Feature Hashing

Specifications

Good for: Large number of values

Description

The feature hashing scheme is another useful feature engineering scheme for dealing with large scale categorical features. In this scheme, a hash function is typically used with the number of encoded features pre-set (as a vector of predefined length) such that the hashed values of the features are used as indices in this predefined vector and values are updated accordingly. Since a hash function maps a large number of values into a small finite set of values, multiple different values might create the same hash which is termed as collisions. Typically, a signed hash function is used so that the sign of the value obtained from the hash is used as the sign of the value which is stored in the final feature vector at the appropriate index.
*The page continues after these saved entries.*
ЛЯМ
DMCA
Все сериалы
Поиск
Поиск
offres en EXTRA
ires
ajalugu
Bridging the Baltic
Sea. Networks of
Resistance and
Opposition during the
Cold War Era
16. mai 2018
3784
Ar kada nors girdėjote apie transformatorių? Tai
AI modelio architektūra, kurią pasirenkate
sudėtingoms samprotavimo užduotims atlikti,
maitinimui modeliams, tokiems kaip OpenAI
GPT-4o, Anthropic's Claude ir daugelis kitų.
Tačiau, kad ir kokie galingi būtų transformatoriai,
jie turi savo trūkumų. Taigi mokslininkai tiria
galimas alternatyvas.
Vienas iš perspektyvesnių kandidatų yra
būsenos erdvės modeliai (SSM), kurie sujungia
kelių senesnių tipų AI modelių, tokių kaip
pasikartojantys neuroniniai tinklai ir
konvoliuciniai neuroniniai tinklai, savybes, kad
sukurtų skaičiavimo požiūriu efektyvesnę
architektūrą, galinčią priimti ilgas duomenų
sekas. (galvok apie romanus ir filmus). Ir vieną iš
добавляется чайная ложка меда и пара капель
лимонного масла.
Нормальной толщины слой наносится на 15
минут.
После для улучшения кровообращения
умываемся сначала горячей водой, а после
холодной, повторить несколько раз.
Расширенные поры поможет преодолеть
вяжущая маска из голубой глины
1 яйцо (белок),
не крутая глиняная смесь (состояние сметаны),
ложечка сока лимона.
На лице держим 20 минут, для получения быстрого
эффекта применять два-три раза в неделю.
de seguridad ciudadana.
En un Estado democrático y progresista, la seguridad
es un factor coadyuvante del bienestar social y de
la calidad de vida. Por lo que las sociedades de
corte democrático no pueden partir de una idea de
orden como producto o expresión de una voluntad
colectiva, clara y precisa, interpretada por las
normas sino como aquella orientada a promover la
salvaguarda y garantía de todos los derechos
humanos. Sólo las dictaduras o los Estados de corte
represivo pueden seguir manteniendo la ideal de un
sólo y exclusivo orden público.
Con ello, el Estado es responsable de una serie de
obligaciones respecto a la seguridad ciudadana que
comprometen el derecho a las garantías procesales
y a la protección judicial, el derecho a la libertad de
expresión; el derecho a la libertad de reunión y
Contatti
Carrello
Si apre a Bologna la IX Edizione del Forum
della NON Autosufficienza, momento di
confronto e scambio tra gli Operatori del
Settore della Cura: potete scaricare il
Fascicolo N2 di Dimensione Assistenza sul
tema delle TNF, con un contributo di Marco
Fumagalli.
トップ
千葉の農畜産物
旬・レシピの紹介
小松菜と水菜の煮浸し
This should ensure lesser collisions and lesser accumulation of error due to collisions.

Hashing schemes work on strings, numbers and other structures like vectors. You can think of hashed outputs as a finite set of b bins such that when the hash function is applied on the same values\categories, they get assigned to the same bin (or subset of bins) out of the b bins based on the hash value. We can pre-define the value of b which becomes the final size of the encoded feature vector for each categorical attribute that we encode using the feature hashing scheme.

Thus even if we have over 1000 distinct categories in a feature and we set b=10 as the final feature vector size, the output feature set will still have only 10 features as compared to 1000 binary features if we used a one-hot encoding scheme.

Example

We will now use a feature hashing scheme by leveraging scikit-learn's FeatureHasher class, which uses a signed 32-bit version of the Murmurhash3 hash function. We will pre-define the final feature vector size to be 6 in this case.

from sklearn.feature_extraction import FeatureHasher

fh = FeatureHasher(n_features=6, input_type='string')
hashed_features = fh.fit_transform(vg_df['Genre'])
hashed_features = hashed_features.toarray()
pd.concat([vg_df[['Name', 'Genre']], pd.DataFrame(hashed_features)], axis=1).iloc[1:7]